This is the first time I’m writing a post for this website so I’ll keep it short and sweet.
I was attending a physics class about classical mechanics where I got introduced to this puzzle. I enjoy the statement and the solution of this problem for a couple of a reasons. The question and are easy enough to present for your average middle schooler to understand. To solve this problem you do not need to solve for solutions but only count them. Finally, there is a natural appearance of a torus topology in the solution.
The problem is as follows. Suppose you have a standard 12 hour analogue clock with only an hour and a minute hand. The twist is that the hour and the minute hand are indistinguishable. How many times in a 12 hour period are you unable to determine the exact time?
The first important insight is that for most hours of the day, you are able to determine the exact time because you can tell which hand is the hour hand and which hand is the minute hand. For example, if one hand is pointing directly up and one hand is pointing directly to the right. The hour hand never points directly up at 12 when the minute hand is pointing directly at 3. So therefore the exact time must be 3:00.

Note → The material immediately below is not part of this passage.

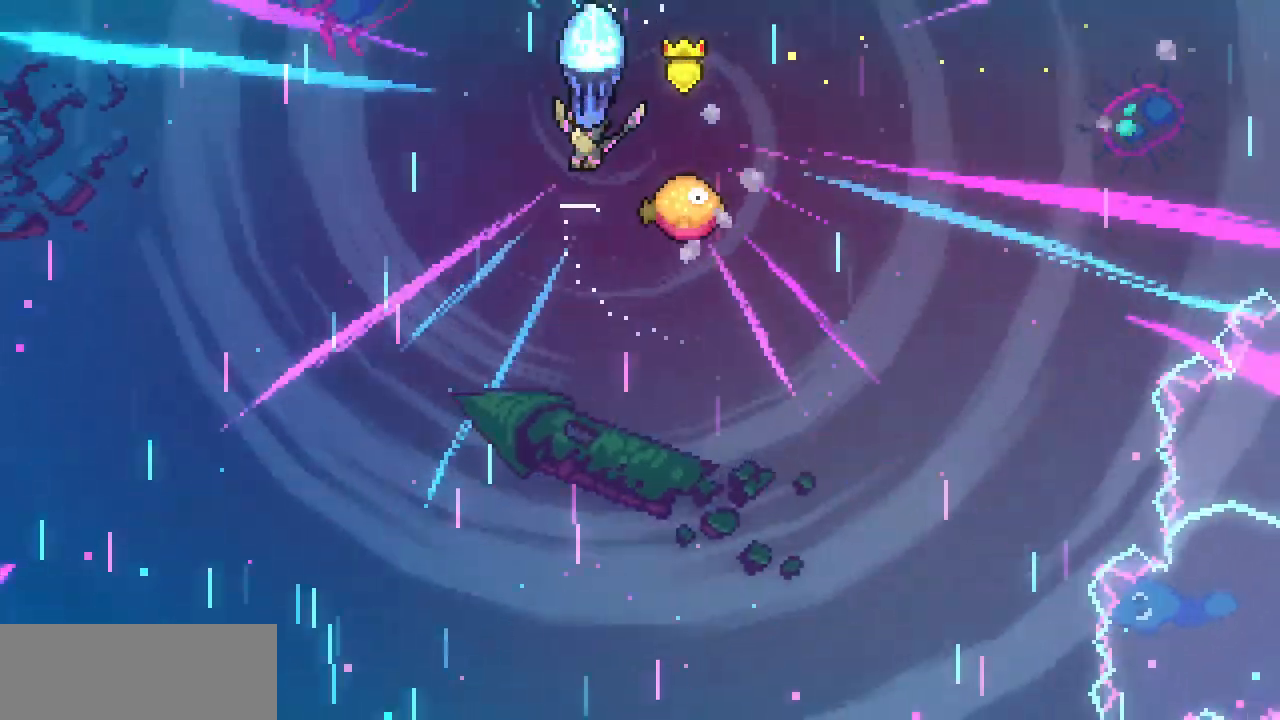
{"keys": ["left", "up", "x"], "events": [[83, "left", "down"], [183, "down", "up"], [333, "up", "down"]]}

Now I will explain one solution to this problem which involves carefully choosing a configuration space for the clock hands.
Let $x$ and $y$ represent the proportion of clock face which they have rotated for the minute and hour hand respectively.
The position of the hour hand as it rotates around as a function of the minute hand can be written as $y = \frac{1}{12}x$. However, since we have 12 possible positions of the hour hand, we actually have 12 equations of the form $y_k = \frac{1}{12}x + \frac{k}{12}$ where $k = 0, 1, \dots, 11$
Similarly, we can write $x = 12y$ to represent the minute hand as a function of the hour hand. We also get 12 separate equations depending on the exact hour we are at. These equations are $x = 12(y-\frac{k}{12})$ where $k = 0,1,\dots, 11$.
As a result, if we graph these equations on the unit square, we get 12 parallel diagonal lines from the first set of equations and 12 parallel diagonal lines from the second set of equations.
Each line in the total of 12 crossings resulting in a total of 144 crossings.
Now we need to account for the crossings that happen on the line $y=x$ because for these times, even if the hour and minute hand are switched, we get the same time. There are 12 such crossings (11 if you consider the fact (0,0) and (1,1) are the same point) so we do 144-12 = 132 (or 143 - 11 = 132) total times were we cannot tell the time.
Finally, we make a nice remake that by gluing the edges of the unit square the way we did we topologically get a torus. We can also come to this conclusion if we consider the face that the configuration space of two rotating objects $\mathbb{S}^1 \times \mathbb{S}^1$ is homeomorphic to the torus.